Selecting Match Codes
Designing match criteria for a deduplication strategy requires an intimate understanding of the data, and to that end, STEP Data Profiles can be of great assistance. Data profiles show the extent to which relevant attributes are populated and highlight the most frequent and rare values and patterns. For more information, see the Data Profiling documentation here.
Prerequisites
Configure the Matching component model as defined in Configuring Matching Component Model topic here.
Data Profile Analysis
In the following example, a profile is generated from the 'External Products' node to find missing values for both OEM and OEM Part Number. This ability to highlight missing values should be accounted for in the deduplication strategy. Furthermore, as illustrated below, the profile shows that the OEM values include obvious duplicates like 'Craft Parts' / 'Craft parts' and 'Weller' / 'WELLER INC,' indicating that some form of normalization is required.

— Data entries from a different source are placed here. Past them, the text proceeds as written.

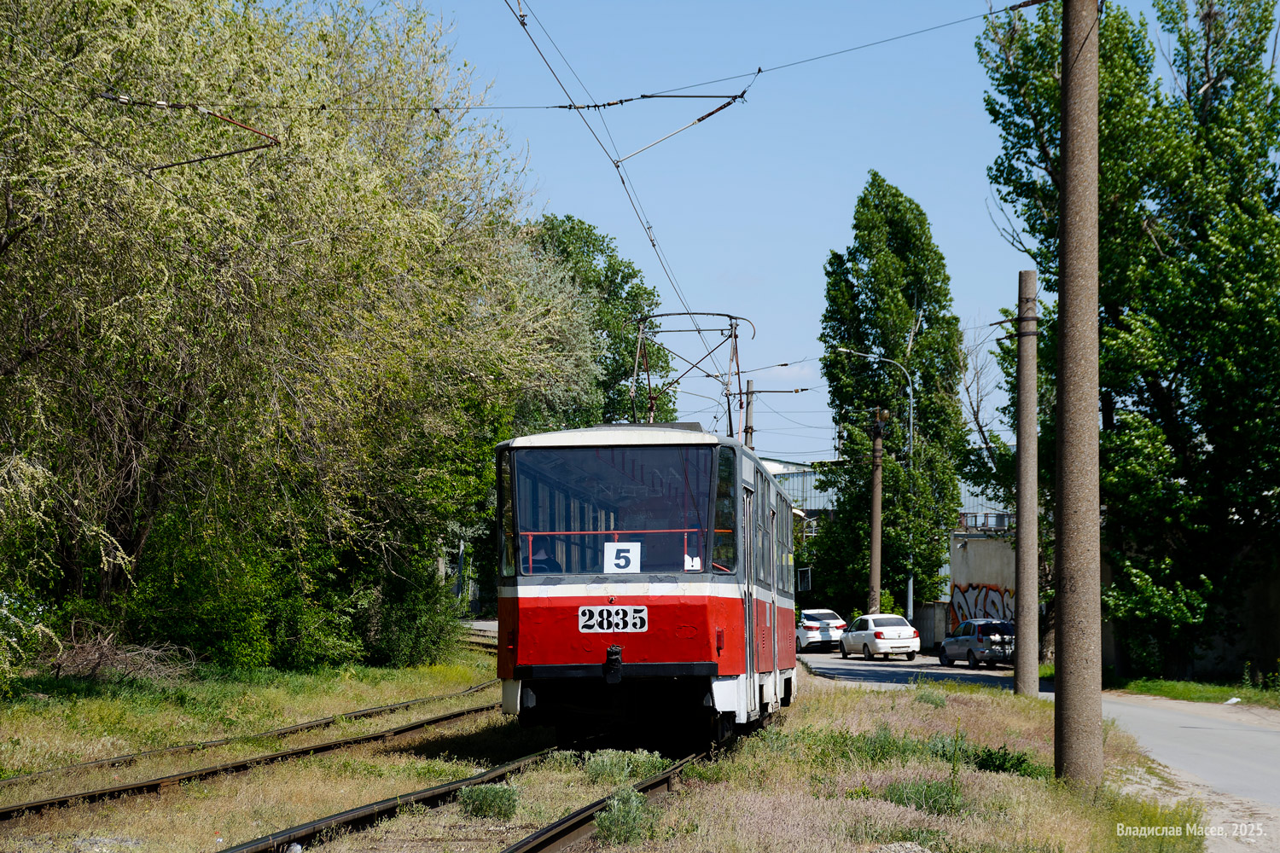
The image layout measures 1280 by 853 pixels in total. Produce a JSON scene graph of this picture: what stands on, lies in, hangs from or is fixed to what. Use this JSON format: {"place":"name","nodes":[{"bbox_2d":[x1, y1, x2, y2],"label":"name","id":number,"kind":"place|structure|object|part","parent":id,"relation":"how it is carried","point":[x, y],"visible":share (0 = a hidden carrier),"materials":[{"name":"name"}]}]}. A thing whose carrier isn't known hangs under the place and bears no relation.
{"place":"outdoors","nodes":[
{"label":"outdoors","id":0,"kind":"place"},
{"bbox_2d":[0,641,1231,852],"label":"grass","id":1,"kind":"structure","parent":0,"point":[464,680],"materials":[{"name":"green plant"}]},
{"bbox_2d":[46,628,198,682],"label":"brush pile","id":2,"kind":"object","parent":1,"relation":"on","point":[101,658],"visible":0.71,"materials":[{"name":"brown wood"}]},
{"bbox_2d":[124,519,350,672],"label":"shrub","id":3,"kind":"object","parent":1,"relation":"on","point":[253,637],"visible":0.68,"materials":[{"name":"green plant"}]},
{"bbox_2d":[0,679,503,822],"label":"railway track","id":4,"kind":"structure","parent":1,"relation":"on","point":[446,718],"materials":[{"name":"metal"}]},
{"bbox_2d":[0,0,581,674],"label":"willow tree","id":5,"kind":"object","parent":1,"relation":"on","point":[301,229],"visible":0.98,"materials":[{"name":"green plant"}]},
{"bbox_2d":[354,558,461,667],"label":"shrub","id":6,"kind":"object","parent":1,"relation":"on","point":[414,637],"visible":0.75,"materials":[{"name":"green plant"}]},
{"bbox_2d":[232,717,732,852],"label":"railway track","id":7,"kind":"structure","parent":1,"relation":"on","point":[582,819],"materials":[{"name":"black metal"}]},
{"bbox_2d":[494,418,795,755],"label":"tram","id":8,"kind":"object","parent":7,"relation":"on","point":[557,605],"visible":0.86,"materials":[{"name":"metal"}]},
{"bbox_2d":[522,541,563,573],"label":"person","id":9,"kind":"object","parent":8,"relation":"in","point":[544,561],"visible":0.29},
{"bbox_2d":[577,605,647,633],"label":"number plate","id":10,"kind":"object","parent":8,"relation":"attached to","point":[595,628],"visible":0.96,"materials":[{"name":"white"}]},
{"label":"roof","id":11,"kind":"part","parent":8,"relation":"part of","materials":[{"name":"white metal"}]},
{"bbox_2d":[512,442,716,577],"label":"windshield","id":12,"kind":"object","parent":8,"relation":"in","point":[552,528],"visible":0.69,"materials":[{"name":"clear glass"}]},
{"bbox_2d":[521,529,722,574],"label":"handrail","id":13,"kind":"object","parent":8,"relation":"attached to","point":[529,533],"visible":0.4,"materials":[{"name":"red metal"}]},
{"bbox_2d":[604,541,641,572],"label":"number sign","id":14,"kind":"object","parent":8,"relation":"attached to","point":[614,550],"visible":0.89,"materials":[{"name":"white"}]},
{"bbox_2d":[628,311,755,440],"label":"pantograph","id":15,"kind":"object","parent":8,"relation":"on","point":[737,364],"visible":0.66,"materials":[{"name":"metal"}]},
{"bbox_2d":[682,554,701,569],"label":"sign","id":16,"kind":"object","parent":8,"relation":"attached to","point":[689,563],"visible":0.81,"materials":[{"name":"white"}]},
{"bbox_2d":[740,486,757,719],"label":"tram door","id":17,"kind":"structure","parent":8,"relation":"in","point":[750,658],"materials":[{"name":"metal"}]},
{"bbox_2d":[797,565,812,592],"label":"side mirror","id":18,"kind":"object","parent":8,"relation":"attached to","point":[807,583],"visible":0.78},
{"bbox_2d":[456,782,519,819],"label":"weed","id":19,"kind":"object","parent":1,"relation":"on","point":[489,807],"visible":0.85,"materials":[{"name":"green plant"}]},
{"bbox_2d":[582,748,663,784],"label":"weed","id":20,"kind":"object","parent":1,"relation":"on","point":[625,767],"visible":0.67,"materials":[{"name":"green plant"}]},
{"bbox_2d":[593,787,656,845],"label":"weed","id":21,"kind":"object","parent":1,"relation":"on","point":[627,827],"visible":0.81,"materials":[{"name":"green plant"}]},
{"bbox_2d":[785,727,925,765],"label":"shrub","id":22,"kind":"object","parent":1,"relation":"on","point":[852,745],"visible":0.53,"materials":[{"name":"green plant"}]},
{"bbox_2d":[883,777,965,816],"label":"shrub","id":23,"kind":"object","parent":1,"relation":"on","point":[935,802],"visible":0.66,"materials":[{"name":"green plant"}]},
{"bbox_2d":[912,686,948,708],"label":"shrub","id":24,"kind":"object","parent":1,"relation":"on","point":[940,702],"visible":0.82,"materials":[{"name":"green plant"}]},
{"bbox_2d":[970,744,1035,776],"label":"shrub","id":25,"kind":"object","parent":1,"relation":"on","point":[1018,757],"visible":0.68,"materials":[{"name":"green plant"}]},
{"bbox_2d":[1012,267,1041,696],"label":"concrete pole","id":26,"kind":"object","parent":1,"relation":"on","point":[1023,536],"visible":0.98,"materials":[{"name":"grey concrete"}]},
{"bbox_2d":[1053,0,1102,788],"label":"concrete pole","id":27,"kind":"object","parent":1,"relation":"on","point":[1083,404],"visible":0.99,"materials":[{"name":"concrete"}]},
{"bbox_2d":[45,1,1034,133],"label":"overhead wire","id":28,"kind":"object","parent":27,"relation":"attached to","point":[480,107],"visible":0.96,"materials":[{"name":"black metal"}]},
{"bbox_2d":[99,94,283,171],"label":"bracket","id":29,"kind":"object","parent":28,"relation":"hanging from","point":[234,153],"visible":0.93,"materials":[{"name":"metal"}]},
{"bbox_2d":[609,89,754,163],"label":"bracket","id":30,"kind":"object","parent":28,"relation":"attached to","point":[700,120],"visible":0.96,"materials":[{"name":"metal"}]},
{"bbox_2d":[501,0,758,359],"label":"overhead wire","id":31,"kind":"object","parent":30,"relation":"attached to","point":[654,245],"visible":0.87,"materials":[{"name":"black metal"}]},
{"bbox_2d":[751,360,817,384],"label":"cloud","id":32,"kind":"structure","parent":0,"point":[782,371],"materials":[{"name":"white"}]},
{"bbox_2d":[357,0,1229,462],"label":"sky","id":33,"kind":"structure","parent":0,"point":[807,275],"materials":[{"name":"blue"}]},
{"bbox_2d":[762,456,835,517],"label":"building","id":34,"kind":"structure","parent":0,"point":[812,491],"materials":[{"name":"metal"}]},
{"bbox_2d":[910,601,951,652],"label":"wall","id":35,"kind":"structure","parent":0,"point":[928,628],"materials":[{"name":"grey concrete"}]},
{"bbox_2d":[947,528,1017,638],"label":"wall","id":36,"kind":"structure","parent":0,"point":[970,544],"materials":[{"name":"beige concrete"}]},
{"bbox_2d":[948,582,1014,633],"label":"graffiti","id":37,"kind":"object","parent":36,"relation":"attached to","point":[960,608],"visible":0.34,"materials":[{"name":"paint"}]},
{"bbox_2d":[957,511,1013,531],"label":"railing","id":38,"kind":"object","parent":36,"relation":"attached to","point":[975,523],"visible":0.43,"materials":[{"name":"metal"}]},
{"bbox_2d":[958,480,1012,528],"label":"building","id":39,"kind":"structure","parent":0,"point":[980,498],"materials":[{"name":"grey metal"}]},
{"bbox_2d":[806,649,1279,820],"label":"road","id":40,"kind":"structure","parent":0,"point":[870,667],"materials":[{"name":"grey asphalt"}]},
{"bbox_2d":[796,608,846,651],"label":"white car","id":41,"kind":"object","parent":40,"relation":"on","point":[830,620],"visible":0.65,"materials":[{"name":"white metal"}]},
{"bbox_2d":[838,612,920,659],"label":"white car","id":42,"kind":"object","parent":40,"relation":"on","point":[890,635],"visible":0.99,"materials":[{"name":"white metal"}]},
{"bbox_2d":[937,618,1015,669],"label":"silver car","id":43,"kind":"object","parent":40,"relation":"on","point":[978,648],"visible":0.84,"materials":[{"name":"metal"}]},
{"bbox_2d":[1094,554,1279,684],"label":"wall","id":44,"kind":"structure","parent":0,"point":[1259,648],"materials":[{"name":"grey"}]},
{"bbox_2d":[1110,675,1279,708],"label":"grass verge","id":45,"kind":"structure","parent":0,"point":[1171,685],"materials":[{"name":"green plant"}]},
{"bbox_2d":[975,0,1279,686],"label":"tree","id":46,"kind":"object","parent":45,"relation":"on","point":[1103,58],"visible":0.93,"materials":[{"name":"green plant"}]},
{"bbox_2d":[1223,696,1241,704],"label":"litter","id":47,"kind":"object","parent":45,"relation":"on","point":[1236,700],"visible":0.94,"materials":[{"name":"white plastic"}]},
{"label":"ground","id":48,"kind":"structure","parent":0},
{"bbox_2d":[523,212,678,434],"label":"tree","id":49,"kind":"object","parent":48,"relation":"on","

For OEM Part Number, there are more than one hundred distinct values, and thus, the data profile in workbench does not provide exact statistics with the default settings. In Web UI, the exact statistics could be found, but that is actually not necessary in this case. It is possible to see that both uppercase and lowercase letters are used, and that punctuation is used in some values and not in others. Again, this indicates that normalization will be required. Still, it is possible to see that both uppercase and lowercase letters are used, and that punctuation is used in some values and not in others. Again, this indicates that normalization will be required.
Notice, that when looking at the frequent patterns info, there are no clear, distinct patterns in the values.
With two 'matching' attributes, it would be possible to generate two match codes per object, but for this case, this is likely not the best strategy because the number of different OEM values is quite low, especially if they are normalized. Further, comparing all items from the same OEM would result in too many comparisons.
As there is a significant spread in OEM Part Number values, generating match codes based solely on these values could work. Additionally, the OEM value should be used as a basis for matching since a specific OEM Part Number value pattern to an OEM cannot be assumed. For example, a match on OEM Part Number is not necessarily a true match as these values are reused. However, this approach would require that the matching algorithm logic inspect the OEMs later to determine if there was a match or not.
A possible solution is to normalize the values before generating the match codes, and generate composite match codes that include information from both attributes.